Dilbert as Pundit August 12, 2016

Some of the freshest commentary on the 2016 Presidential election has been coming from Dilbert creator Scott Adams. Adams has endorsed Clinton, as he says, “for my own personal safety,” but he has also stated that he doesn’t vote. He wants to maintain objective distance from the fray, and analyze the rhetorical strategies, successes, and failures of each candidate.

On July 24, for instance, he examined Clinton’s successful use of “dark” to describe Trump: “‘Dark’ is a linguistic kill shot from the left. I assume all the TV pundits on Clinton’s team got the message to use the word ‘dark’ right out of the gate. I confess that at first I didn’t recognize how good it is. It’s designed, Trump-style, and it didn’t come from an amateur. The Clinton team is playing some serious 3D chess now.”

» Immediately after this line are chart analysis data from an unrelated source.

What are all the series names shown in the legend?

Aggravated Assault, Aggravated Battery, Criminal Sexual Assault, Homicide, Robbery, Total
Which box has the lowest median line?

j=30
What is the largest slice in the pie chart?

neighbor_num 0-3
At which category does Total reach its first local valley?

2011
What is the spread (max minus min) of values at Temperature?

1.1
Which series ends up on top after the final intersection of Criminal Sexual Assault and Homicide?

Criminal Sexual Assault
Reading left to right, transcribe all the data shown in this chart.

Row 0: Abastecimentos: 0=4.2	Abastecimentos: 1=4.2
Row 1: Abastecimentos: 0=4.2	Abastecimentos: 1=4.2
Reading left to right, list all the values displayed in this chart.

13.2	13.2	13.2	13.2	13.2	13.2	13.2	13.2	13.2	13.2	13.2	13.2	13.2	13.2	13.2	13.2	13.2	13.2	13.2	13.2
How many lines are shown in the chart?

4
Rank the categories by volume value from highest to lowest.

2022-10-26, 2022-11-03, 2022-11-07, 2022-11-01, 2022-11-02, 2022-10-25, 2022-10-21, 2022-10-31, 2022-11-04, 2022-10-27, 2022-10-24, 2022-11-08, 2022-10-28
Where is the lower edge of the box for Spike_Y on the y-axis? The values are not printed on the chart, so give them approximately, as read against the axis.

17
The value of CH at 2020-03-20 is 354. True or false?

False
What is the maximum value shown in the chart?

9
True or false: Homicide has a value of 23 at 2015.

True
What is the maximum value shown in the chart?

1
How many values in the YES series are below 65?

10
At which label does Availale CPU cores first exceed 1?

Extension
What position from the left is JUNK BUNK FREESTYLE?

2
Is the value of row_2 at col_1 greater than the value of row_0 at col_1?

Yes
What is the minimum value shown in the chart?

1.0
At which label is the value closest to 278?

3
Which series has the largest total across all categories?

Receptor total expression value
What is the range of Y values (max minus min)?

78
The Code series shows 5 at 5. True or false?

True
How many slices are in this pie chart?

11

He explains what makes this such an effective label:

“1. It’s unique. That’s a Trump trick. You haven’t heard ‘dark’ used before in a political context. That makes it memorable and sticky. And it brings no baggage with it to this domain because no other politician has been so labelled.

“2. Dark makes you think of black, and black makes you think of racism (in the political season anyway), and that makes you reflexively pair Trump with racism even though it makes no sense.

“3. Dark can describe anything scary. It invites the listener to fill in the nightmare with whatever scares them the most about Trump. That’s a hypnosis trick. Leave out the details and let people fill in the story that persuades them the most.

“4. Repetition. Dark is the kind of word that pundits can work into almost any answer when talking about Trump. That means you’ll hear it a lot.”